I was introduced to Fellini’s “La Dolce Vita” at Lawrence University and I’ve seen it at least once a decade since that time, always projected in a theater with an audience. If I am Maria Schneider in “The Passenger” and “La Dolce Vita” is the courtyard seen through the window frame, I’ve experienced a slightly different landscape during each viewing. The film is roughly three hours long and I’m often surprised by its fluidity in my memory. The order of events is never clear; scenes that I’ve forgotten suddenly appear. I said to myself once in the middle of a screening “Oh, I thought that was in “8 ½.” The progression through the film is winding and obscure, a wandering through a labyrinth, episodic rather than continuous.
My reaction to the protagonist also changes each time that I see “La Dolce Vita.” When I first encountered Marcello onscreen at age twenty he was the epitome of cool, a roguish, Italian James Dean, sporting Ray-Ban Wayfarer sunglasses at night on the Via Veneto, and his decadence was consonant with the ‘live fast die young’ ethos of the punk rock era. By virtue of slow-wittedness, I missed the essential connection that the girl at the film’s end and the young waitress in the seaside restaurant earlier, Paola, are the same person. The second time I watched the film, around age thirty, I connected these two appearances of the girl and thus understood her symbolic role in resolving the story’s rambling structure. She served as Marcello’s potential muse while he worked on his novel in the restaurant, a guide to fulfilling his idealism and creative potential. By film’s end Marcello has succumbed to a nihilistic, self-punishing dissipation that has left him blind to the influence of these higher aspirations. When I saw the film at forty, I felt equal measures of sympathy and contempt for a recognizably human Marcello, his weakness, genuine sensitivity, lack of discipline, longing for connection with his father and with women, and his capacity for cruelty.
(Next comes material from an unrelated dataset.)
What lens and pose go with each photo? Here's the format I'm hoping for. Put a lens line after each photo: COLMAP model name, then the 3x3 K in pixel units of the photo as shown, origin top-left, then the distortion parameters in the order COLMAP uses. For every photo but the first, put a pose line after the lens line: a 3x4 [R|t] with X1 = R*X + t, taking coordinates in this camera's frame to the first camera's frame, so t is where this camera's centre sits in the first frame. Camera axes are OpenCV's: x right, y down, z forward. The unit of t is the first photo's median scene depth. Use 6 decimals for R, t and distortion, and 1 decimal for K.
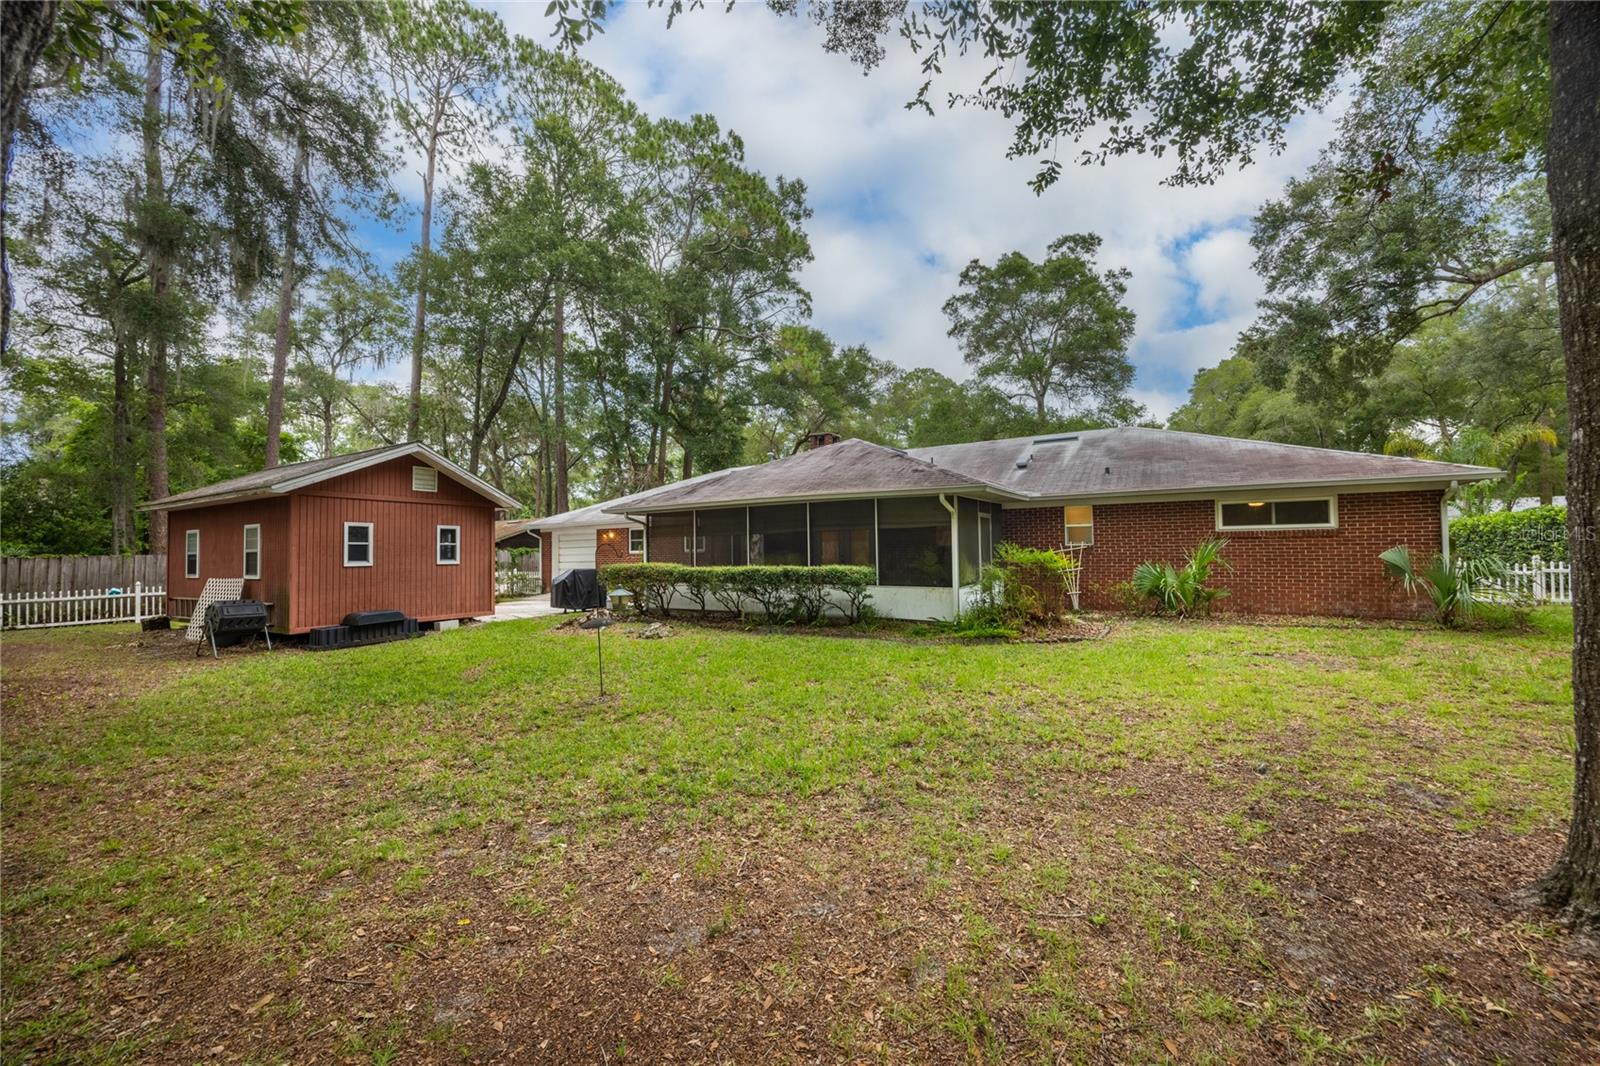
lens RADIAL K [[607.2, 0, 803.1], [0, 607.2, 536.1], [0, 0, 1]] dist [-0.000288, -0.000226]
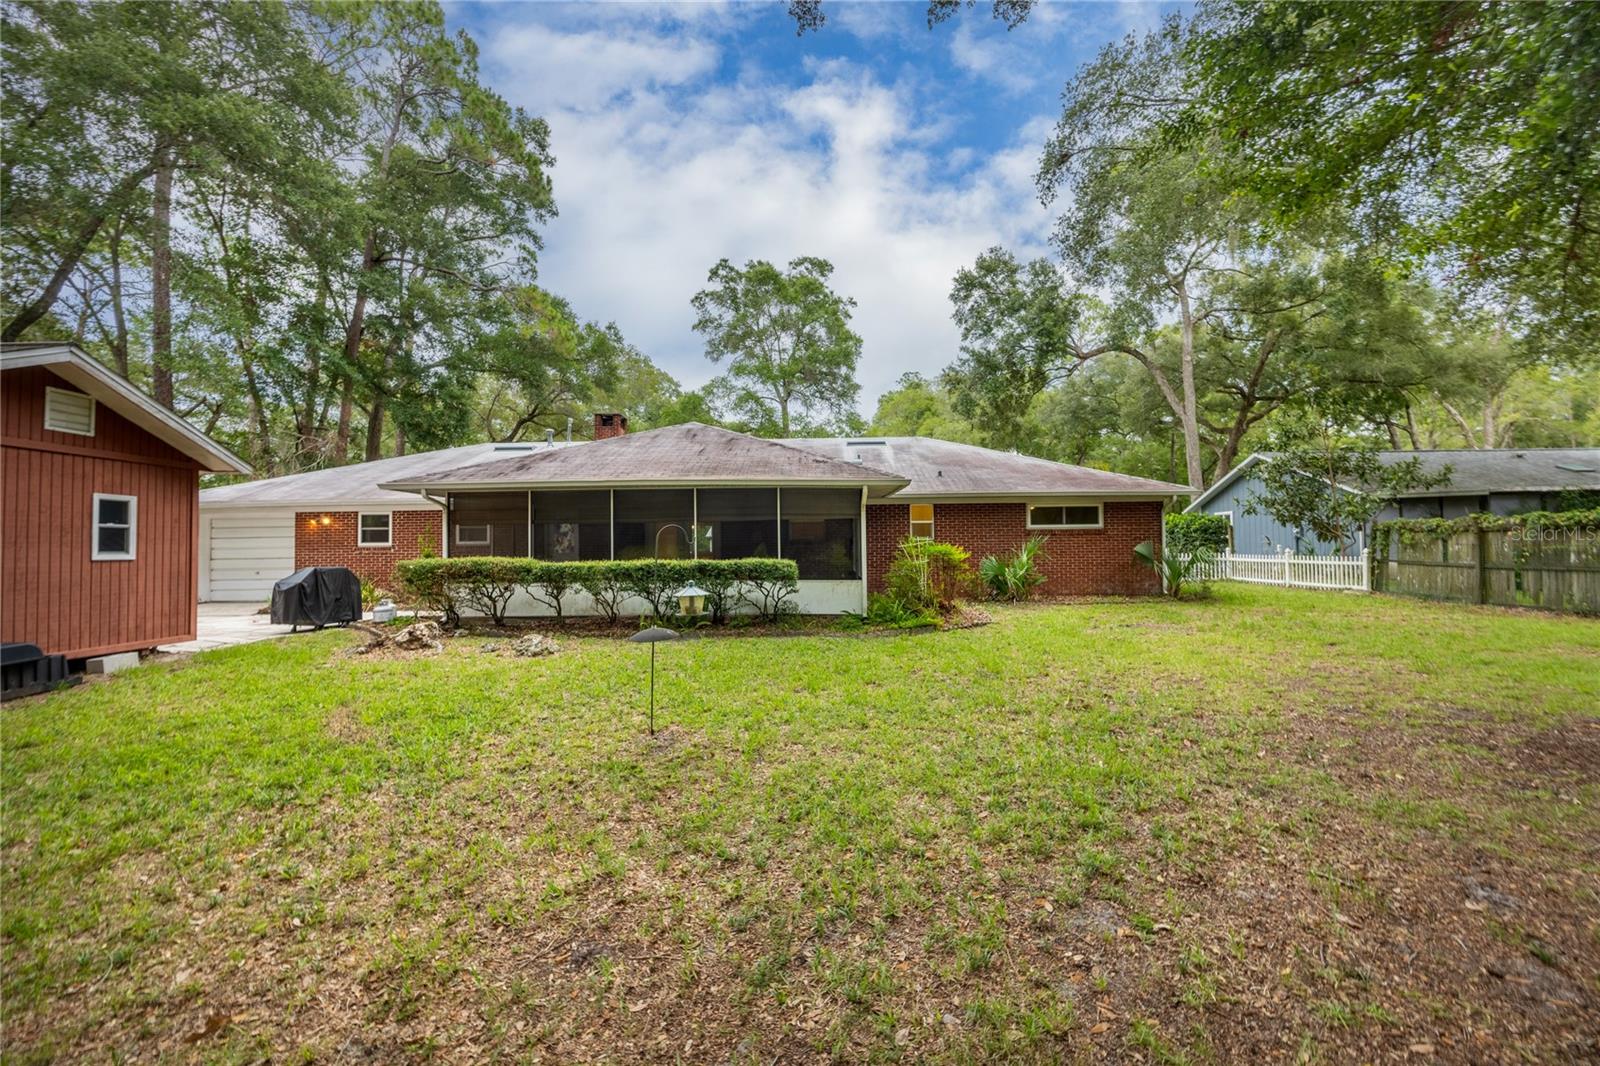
lens RADIAL K [[612.1, 0, 802.4], [0, 612.1, 533.7], [0, 0, 1]] dist [0.001217, 0.000221]
pose [[0.872372, 0.015677, 0.488591, -0.240143], [-0.015394, 0.999871, -0.004595, 0.010610], [-0.488600, -0.003513, 0.872501, 0.121335]]
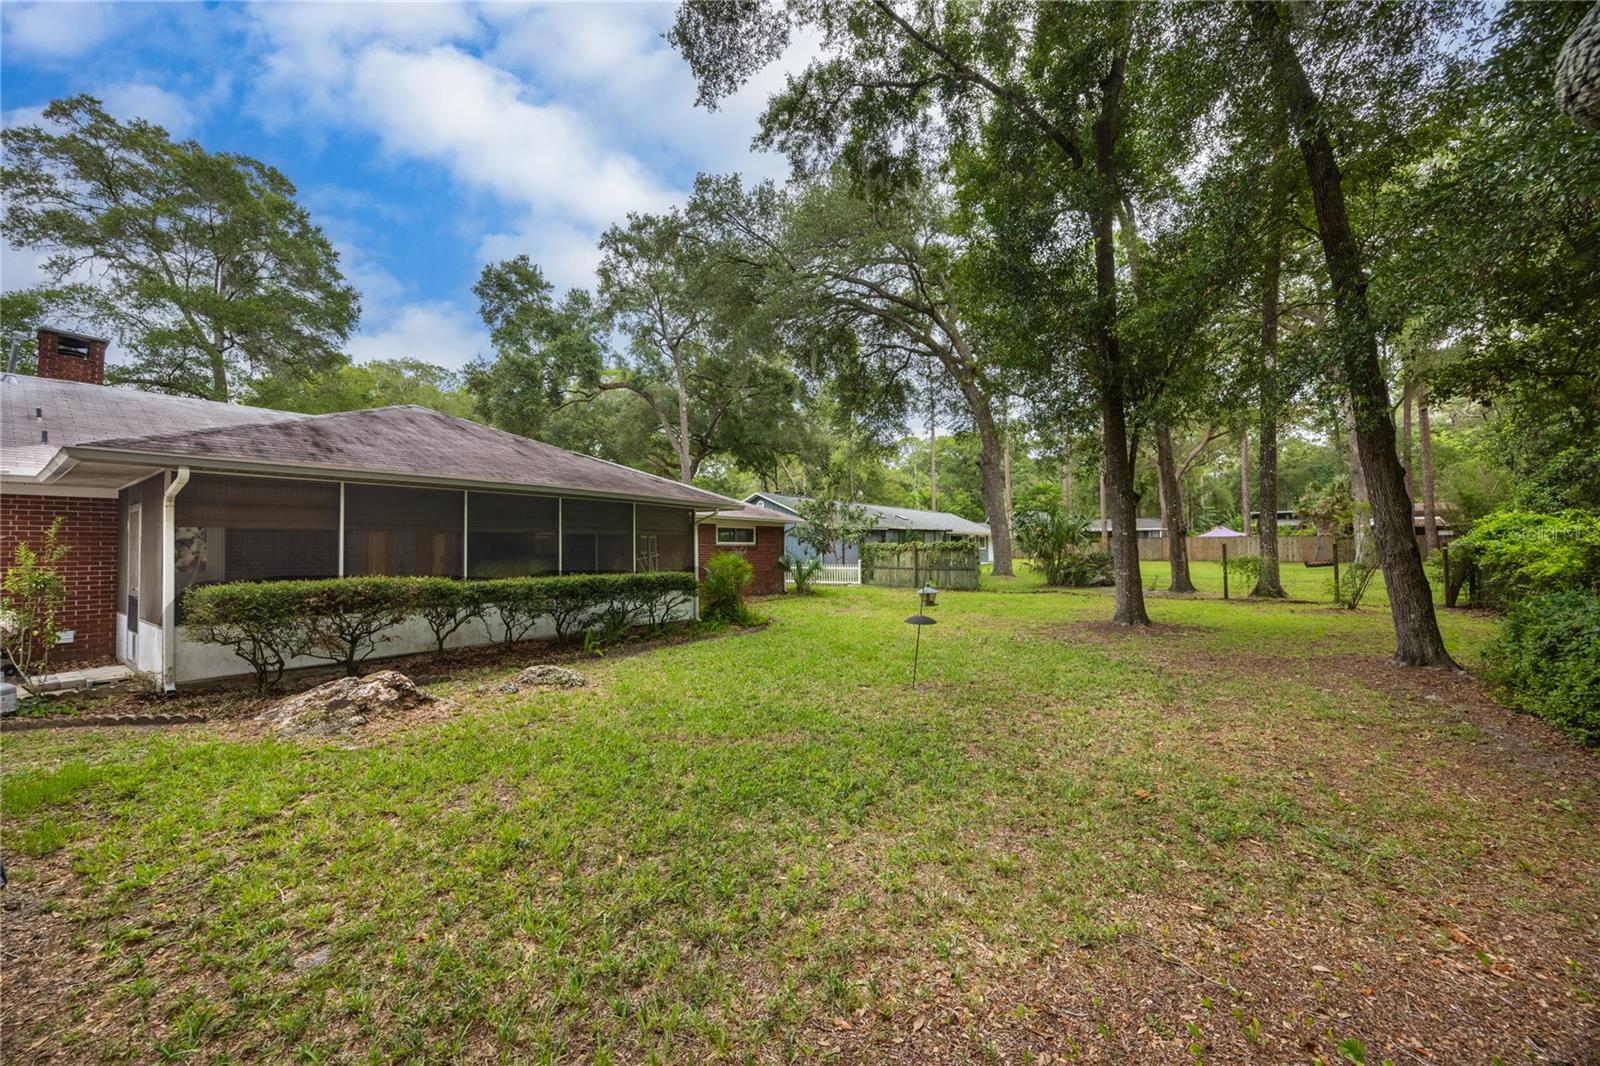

Now, his incomprehension on the beach at the movie’s end carried enormous emotional impact, the pathos of a tiny, aging figure standing in relief against the ocean, stripped of hope and consumed by his appetites.
I’ve returned to and explored “La Dolce Vita” much as I’ve returned to my dream of the expanding rooms, or to “Playtime,” a film uniquely constructed for individual exploration, and to “Blade Runner” as if to a favorite piece of music. Even if we don’t consciously choose to cultivate the films in which we ‘wake up,’ certain films will still ultimately choose us like a recurring dream.